Bogor, 9 Februari 2026 – Puluhan warga Desa Tenjo, Kecamatan Tenjo, Kabupaten Bogor, mendatangi lokasi operasional PT Aika yang bergerak di bidang produksi panel briket beton. Aksi tersebut dipimpin tokoh masyarakat setempat bersama tiga Ketua RT sebagai bentuk protes atas dugaan berdirinya pabrik secara ilegal di tengah kawasan permukiman.
Tokoh masyarakat Desa Tenjo, Haji Mono Sukatma, bersama Wawan (Ketua RT 02/02), Rohedi (Ketua RT 01/04), dan Enjen (Ketua RT 06/02), mendatangi langsung lokasi pabrik setelah upaya komunikasi sebelumnya dengan pihak manajemen tidak membuahkan hasil.

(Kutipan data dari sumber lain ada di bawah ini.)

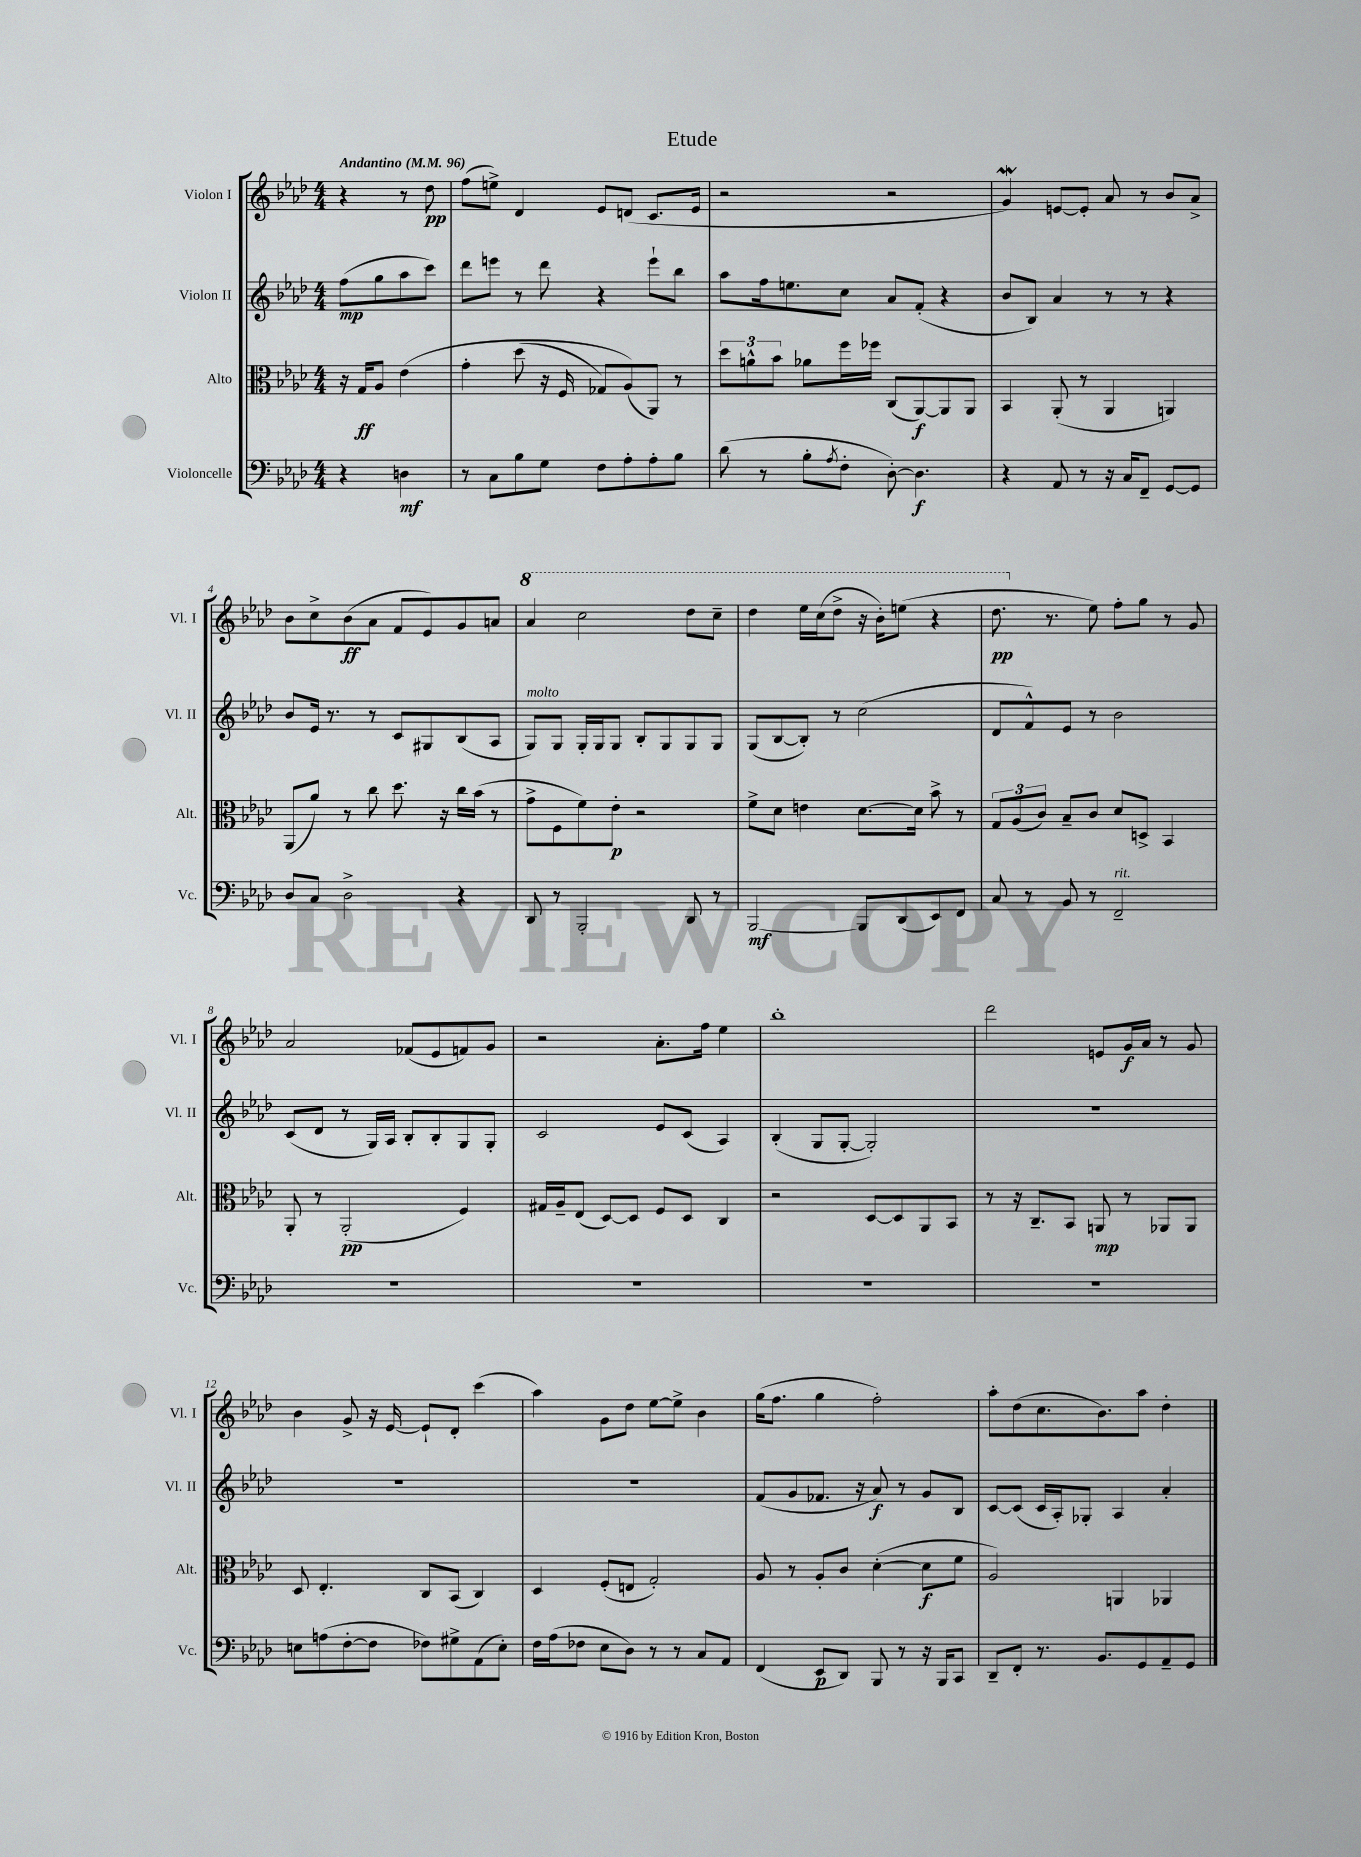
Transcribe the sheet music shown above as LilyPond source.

\header { title = "Etude" }
<<
\new StaffGroup <<
\new Staff = "s0" \with { instrumentName = "Violon I" shortInstrumentName = "Vl. I" } {
    \clef treble \key aes \major \numericTimeSignature \time 4/4 \partial 2 \tempo "Andantino" 4 = 96
    r4 r8 des''8\pp |
    f''8( e''8->) des'4 ees'8 d'8( c'8. ees'16 |
    r2 r2 |
    g'4\mordent) e'8~ e'8-. aes'8 r8 bes'8 aes'8-> |
    bes'8 c''8-> bes'8\ff( aes'8 f'8 ees'8) g'8 a'8 |
    \ottava #1 aes''4 c'''2 des'''8 c'''8-- |
    des'''4 ees'''16 c'''16( des'''8-> r16 bes''16-.) e'''8( r4 |
    des'''8.\pp \ottava #0 r8. ees''8) f''8-. g''8 r8 g'8 |
    aes'2 fes'8( ees'8 f'8) g'8 |
    r2 aes'8.-. f''16 ees''4 |
    bes''1-. |
    des'''2 e'8 g'16\f aes'16 r8 g'8 |
    bes'4 g'8-> r16 ees'16~ ees'8-! des'8-. c'''4( |
    aes''4) g'8 des''8 ees''8~ ees''8-> bes'4 |
    g''16( f''8. g''4 f''2-.) |
    aes''8-. des''8( c''8. bes'8.) aes''8 des''4-. \bar "|." |
}
\new Staff = "s1" \with { instrumentName = "Violon II" shortInstrumentName = "Vl. II" } {
    \clef treble \key aes \major \numericTimeSignature \time 4/4 \partial 2
    f''8\mp( g''8 aes''8 c'''8) |
    des'''8 e'''8 r8 des'''8 r4 e'''8-! bes''8 |
    aes''8 f''16 e''8. c''8 aes'8 f'8-.( r4 |
    bes'8 bes8) aes'4 r8 r8 r4 |
    bes'8 ees'16 r8. r8 c'8 gis8 bes8( aes8 |
    g8^\markup { \italic "molto" }) g8 g16-. g16 g8 bes8-. g8 g8 g8 |
    g8( bes8~ bes8-.) r8 c''2( |
    des'8 f'8-^) ees'8 r8 bes'2 |
    c'8( des'8 r8 g16) aes16 bes8-. bes8-. g8 g8-. |
    c'2 ees'8 c'8( aes4) |
    bes4-.( g8 g8~-. g2-.) |
    R1 |
    R1 |
    R1 |
    f'8( g'8 fes'8. r16 aes'8\f) r8 g'8 bes8 |
    c'8~ c'8( c'16 aes16-.) ges8-. aes4 aes'4-. \bar "|." |
}
\new Staff = "s2" \with { instrumentName = "Alto" shortInstrumentName = "Alt." } {
    \clef alto \key aes \major \numericTimeSignature \time 4/4 \partial 2
    r16 g16\ff aes8 ees'4\( |
    g'4-. des''8( r16 f16 ges8) aes8(\) aes,8) r8 |
    \tuplet 3/2 { des''8 a'8-^ bes'8 } aes'8 f''16 fes''16 c8( aes,8~\f) aes,8 aes,8 |
    bes,4 aes,8-.( r8 aes,4 a,4) |
    aes,8( aes'8) r8 c''8 des''8. r16 c''16 bes'16( r8 |
    g'8-> f8 f'8) ees'8-.\p r2 |
    f'8-> des'8 e'4 des'8.~ des'16 bes'8-> r8 |
    \tuplet 3/2 { g8 aes8( c'8) } bes8-- c'8 des'8 d8-> bes,4 |
    aes,8-. r8 aes,2-.\pp( f4) |
    gis16 aes16-- ees8( des8~) des8 f8 des8 c4 |
    r2 des8~ des8 aes,8 bes,8 |
    r8 r16 c8.-- bes,8 a,8\mp r8 aes,8 aes,8 |
    des8 ees4.-. c8 bes,8( c4) |
    des4 f8-.( e8 g2-.) |
    aes8 r8 aes8-. c'8 des'4~-.( des'8\f f'8 |
    aes2) a,4 aes,4 \bar "|." |
}
\new Staff = "s3" \with { instrumentName = "Violoncelle" shortInstrumentName = "Vc." } {
    \clef bass \key aes \major \numericTimeSignature \time 4/4 \partial 2
    r4 d4\mf |
    r8 c8 bes8 g8 f8 aes8-. aes8-. bes8 |
    des'8( r8 bes8-. \acciaccatura { aes8 } f8-. des8~-.) des4.\f |
    r4 aes,8 r8 r16 c16 f,8-- g,8~ g,8 |
    des8 c8 des2-> r4 |
    des,8 r8 bes,,2-. des,8 r8 |
    bes,,2~\mf bes,,8 des,8( ees,8) f,8 |
    c8 r8 bes,8 r8 f,2--^\markup { \italic "rit." } |
    R1 |
    R1 |
    R1 |
    R1 |
    e8 a8( f8~-. f8 fes8) gis8-> aes,8( e8-.) |
    f16 aes16( fes8 ees8 des8) r8 r8 c8 aes,8 |
    f,4( ees,8\p des,8) bes,,8 r8 r16 bes,,16 c,8 |
    des,8-- f,8-. r8. bes,8. g,8 aes,8-- g,8 \bar "|." |
}
>>
>>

“Kami datang untuk mempertanyakan legalitas perusahaan dan dampak lingkungan yang ditimbulkan. Aktivitas ini berada di tengah perumahan, bukan di kawasan industri,” ujar Haji Mono.

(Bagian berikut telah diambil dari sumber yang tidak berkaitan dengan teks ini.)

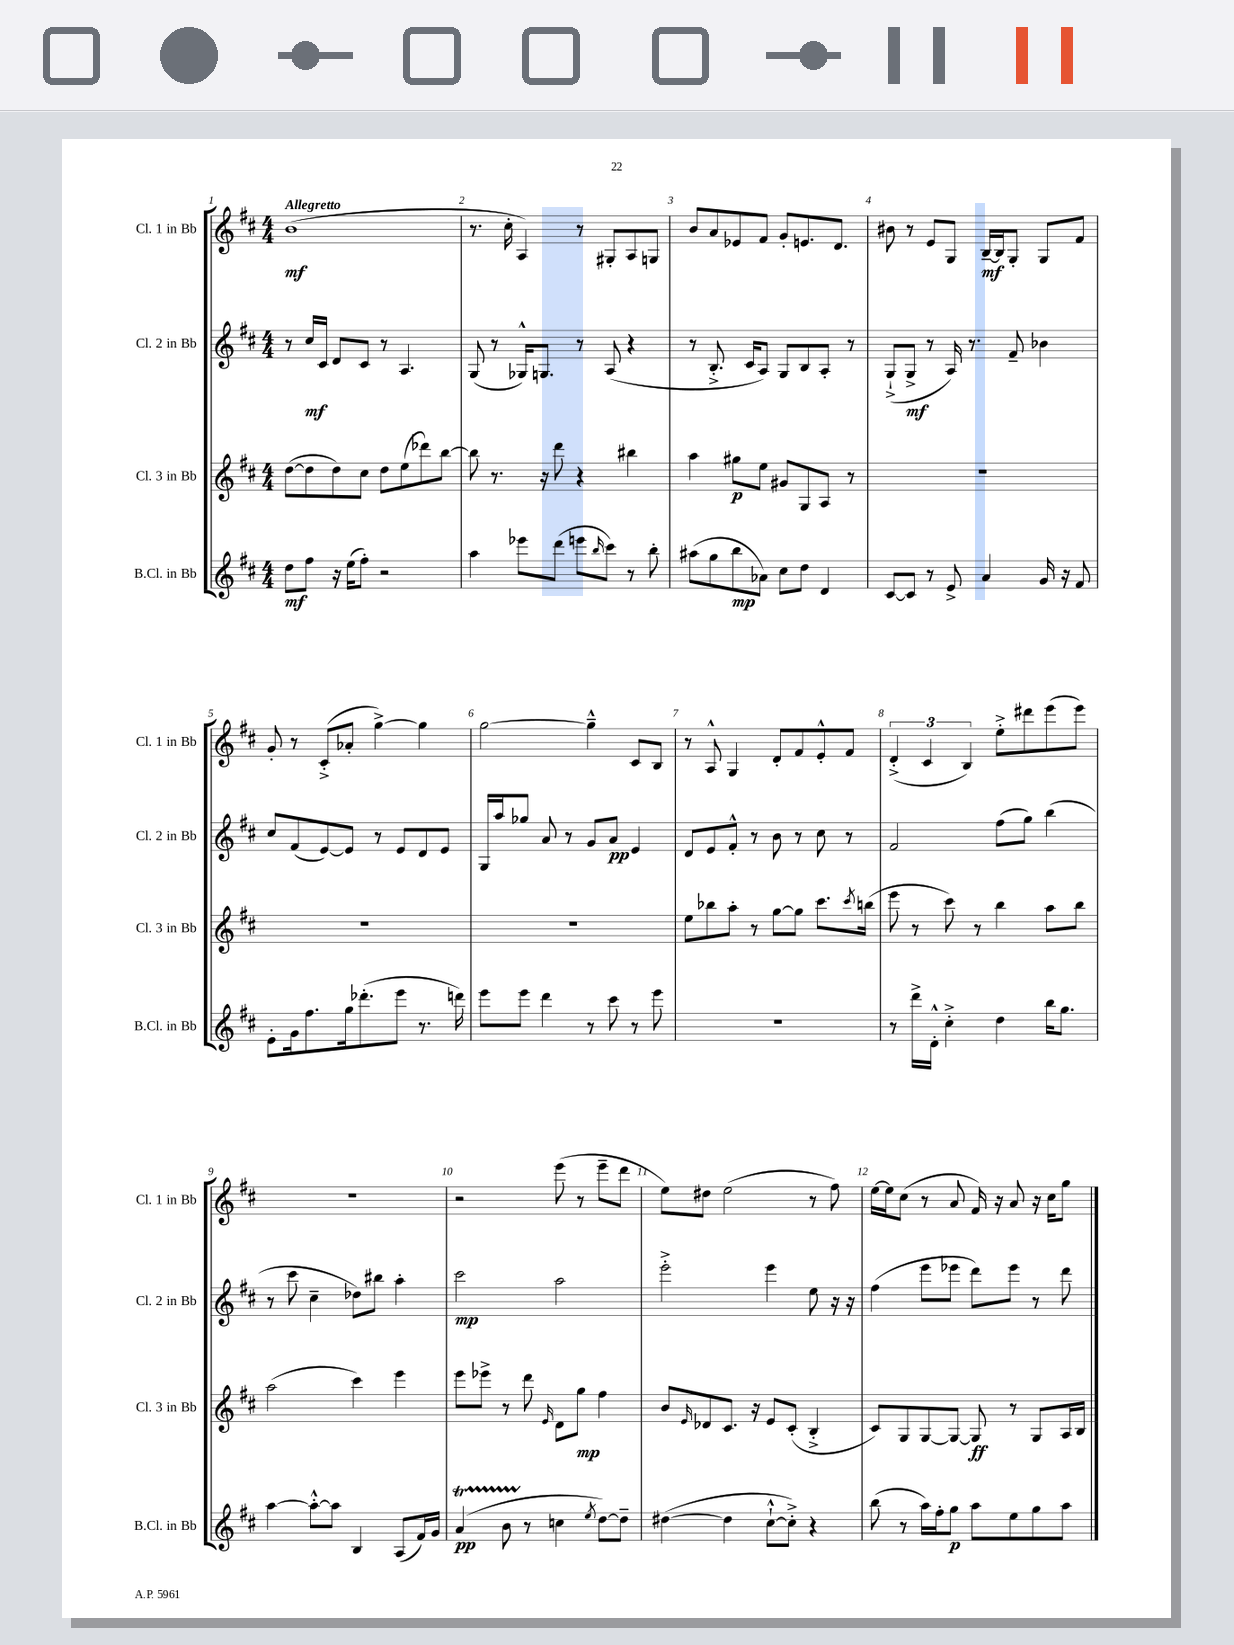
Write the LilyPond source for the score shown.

<<
\new StaffGroup <<
\new Staff = "s0" \with { instrumentName = "Cl. 1 in Bb" shortInstrumentName = "Cl. 1 in Bb" } {
    \clef treble \key d \major \numericTimeSignature \time 4/4 \tempo "Allegretto"
    b'1\mf( |
    r8. cis''16-. a4) r8 gis8-. a8 g8 |
    b'8 a'8 ees'8 fis'8 g'8-. e'8. d'8. |
    bis'8 r8 e'8 g8 b16~--\mf b16 g8-. g8 fis'8 |
    g'8-. r8 cis'8-.->( aes'8-. g''4~->) g''4 |
    g''2~ g''4---^ cis'8 b8 |
    r8 a8-^ g4 d'8-. fis'8 e'8-.-^ fis'8 |
    \tuplet 3/2 { d'4-.->( cis'4 b4) } e''8-.-> dis'''8 e'''8( e'''8) |
    R1 |
    r2 e'''8( r8 e'''8-- d'''8 |
    e''8) dis''8 e''2( r8 fis''8) |
    e''16~ e''16 cis''8( r8 a'8 fis'16) r16 a'8 r16 cis''16 g''8 \bar "|." |
}
\new Staff = "s1" \with { instrumentName = "Cl. 2 in Bb" shortInstrumentName = "Cl. 2 in Bb" } {
    \clef treble \key d \major \numericTimeSignature \time 4/4
    r8 cis''16\mf cis'16 d'8 cis'8 r8 a4. |
    g8( r8 ges16-^) g8. r8 a8( r4 |
    r8 b8.-.-> cis'16 a8) g8 b8 a8-. r8 |
    g8-!->( g8->\mf r8 a16) r8. fis'8-- bes'4 |
    cis''8 fis'8( e'8~) e'8 r8 e'8 d'8 e'8 |
    g16 a''16 ges''8 a'8 r8 g'8 a'8\pp e'4 |
    d'8 e'8 fis'8-.-^ r8 b'8 r8 cis''8 r8 |
    fis'2 fis''8( g''8) b''4( |
    r8 cis'''8 cis''4-- des''8) bis''8 a''4-. |
    cis'''2\mp a''2 |
    e'''2-.-> e'''4 e''8 r16 r16 |
    fis''4( e'''8 ees'''8 d'''8) ees'''8 r8 d'''8 \bar "|." |
}
\new Staff = "s2" \with { instrumentName = "Cl. 3 in Bb" shortInstrumentName = "Cl. 3 in Bb" } {
    \clef treble \key d \major \numericTimeSignature \time 4/4
    d''8~( d''8 d''8) cis''8 d''8 e''8( des'''8) b''8~ |
    b''8 r8. r16 d'''8 r4 bis''4 |
    a''4 gis''8\p e''8 gis'8 g8 a8 r8 |
    R1 |
    R1 |
    R1 |
    e''8 bes''8 a''8-. r8 g''8~ g''8 cis'''8. \acciaccatura { cis'''8 } b''16( |
    e'''8 r8 cis'''8) r8 b''4 a''8 b''8 |
    a''2( cis'''4) e'''4 |
    e'''8 ees'''8-> r8 d'''8 \grace { e'16 } d'8 g''8\mp fis''4 |
    b'8 \grace { e'16 } des'8 cis'8. r16 e'8 cis'8-.( b4-.-> |
    cis'8) g8 g8~ g8~ g8\ff r8 g8 a16 b16 \bar "|." |
}
\new Staff = "s3" \with { instrumentName = "B.Cl. in Bb" shortInstrumentName = "B.Cl. in Bb" } {
    \clef treble \key d \major \numericTimeSignature \time 4/4
    d''8\mf fis''8 r16 e''16( fis''8-.) r2 |
    a''4 ees'''8 d'''8( e'''8 \grace { b''16 } cis'''8) r8 b''8-. |
    ais''8( g''8 b''8\mp aes'8) cis''8 d''8 d'4 |
    cis'8~ cis'8 r8 e'8-> a'4 g'16 r16 fis'8 |
    e'8-. g'16 fis''8. g''16 des'''8.-.( e'''8 r8. d'''16) |
    e'''8 e'''8 d'''4 r8 cis'''8 r8 e'''8 |
    R1 |
    r8 d'''16-> d'16-.-^ cis''4-.-> d''4 b''16 g''8. |
    a''4~ a''8~-.-^ a''8 b4 a8( fis'16) g'16 |
    a'4\startTrillSpan\pp( b'8 r8\stopTrillSpan c''4 \acciaccatura { e''8 } d''8~) d''8-- |
    dis''4~( dis''4 cis''8~-!-^ cis''8-.->) r4 |
    b''8( r8 a''16) fis''16-. g''8\p a''8 e''8 g''8 a''8 \bar "|." |
}
>>
>>
\layout { \context { \Score \override BarNumber.break-visibility = ##(#f #t #t) barNumberVisibility = #all-bar-numbers-visible } }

Warga menduga PT Aika memanfaatkan izin pembangunan perumahan untuk menjalankan aktivitas industri berat. Keberadaan pabrik di tengah pemukiman dinilai tidak sesuai dengan peruntukan zonasi wilayah.

Kedatangan warga diterima oleh Adin, salah satu pengelola pabrik. Dalam diskusi tersebut, Adin mengakui bahwa PT Aika memproduksi panel beton menggunakan campuran bahan baku foam (busa) serta bahan kimia lainnya.
Pengakuan itu semakin memperkuat kekhawatiran warga terkait potensi pencemaran lingkungan dan risiko kesehatan jangka panjang akibat paparan bahan kimia, terutama karena lokasi pabrik berada di area padat penduduk.
Adapun sejumlah poin utama yang menjadi keresahan warga meliputi:
- Lokasi tidak sesuai peruntukan, karena pabrik berdiri di tengah kawasan perumahan, bukan di zona industri.
- Dugaan pelanggaran izin, dengan memanfaatkan izin perumahan untuk kegiatan produksi.
- Risiko kesehatan dan lingkungan, akibat penggunaan bahan kimia dan foam yang berpotensi mencemari udara maupun sumber air warga.
Warga juga menyoroti tidak adanya transparansi terkait izin operasional dan dokumen Analisis Mengenai Dampak Lingkungan (AMDAL).
Masyarakat secara tegas meminta Aparat Penegak Hukum (APH) dan Satpol PP Kecamatan Tenjo segera turun tangan melakukan pemeriksaan dan penindakan.
“Kami meminta APH dan Satpol PP segera bertindak. Perusahaan yang diduga melanggar aturan dan berdiri tidak pada tempatnya ini harus segera ditutup demi kenyamanan dan keselamatan warga,” tegas perwakilan warga.
Hingga berita ini diturunkan, belum ada keterangan resmi dari pihak manajemen PT Aika terkait perizinan dan dokumen lingkungan yang dimiliki perusahaan.